Aníbal Feymen
Eran cerca de las 19 horas del jueves 30 de noviembre de 2017 y en la pizarra electrónica instalada en el pleno de la Cámara de Diputados se mostraban los resultados de una votación que a la sociedad causaba repulsa: con 215 votos a favor, 101 en contra y cuatro abstenciones era aprobada la Ley de Seguridad Interior. Desde ese momento quedó claro que se legislaba para favorecer el uso discrecional de las fuerzas armadas con fines represivos y de control social pues, de acuerdo a lo establecido en dicho ordenamiento jurídico, se otorga a los elementos castrenses facultades policíacas como, por ejemplo, ejecutar acciones preventivas de acuerdo a su propio criterio y sin ningún tipo de control que permita verificar el respeto a los derechos humanos durante sus actuaciones, situación que alienta el uso abusivo de la fuerza generado también por protocolos ineficientes y no supervisados.
La imposición de la Ley de Seguridad Interior en nuestro país tiene como finalidad principal generar condiciones propicias para la implementación de megaproyectos tales como la explotación minera, la extracción de hidrocarburos, la realización de proyectos hidroelećtricos o la construcción de puertos, autopistas, aeropuertos, entre otros; los cuales generan evidentes resistencias populares ante la devastación ecológica y cultural a las que son sometidas las comunidades, primordialmente autóctonas. Así, la Ley de Seguridad Interior no significa otra cosa que la legalización de la violencia contra la mayoría de los mexicanos con el afán satisfacer los intereses de la burguesía nacional e imperialista depositados en las Zonas Económicas Especiales (ZEE) anunciadas descaradamente por Alfonso Romo.

[PARTES DEL EJERCICIO]
1. Enumera los resultados de la votación que recoge el texto sobre la Ley de Seguridad Interior.
2. Actualiza el texto sobre la Ley de Seguridad Interior: escribe de nuevo el pasaje que empieza con "La imposición de" y sigue hasta "por Alfonso Romo.", poniendo "poblaciones" en lugar de "comunidades".
El material no tiene ningún papel en lo que sigue de esta parte.

[INFORMACIÓN PROPORCIONADA]
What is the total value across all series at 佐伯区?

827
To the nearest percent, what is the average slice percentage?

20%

[RESPUESTAS DEL EJERCICIO]
1.
- 215 votos a favor
- 101 en contra
- cuatro abstenciones

2.
La imposición de la Ley de Seguridad Interior en nuestro país tiene como finalidad principal generar condiciones propicias para la implementación de megaproyectos tales como la explotación minera, la extracción de hidrocarburos, la realización de proyectos hidroelećtricos o la construcción de puertos, autopistas, aeropuertos, entre otros; los cuales generan evidentes resistencias populares ante la devastación ecológica y cultural a las que son sometidas las poblaciones, primordialmente autóctonas. Así, la Ley de Seguridad Interior no significa otra cosa que la legalización de la violencia contra la mayoría de los mexicanos con el afán satisfacer los intereses de la burguesía nacional e imperialista depositados en las Zonas Económicas Especiales (ZEE) anunciadas descaradamente por Alfonso Romo.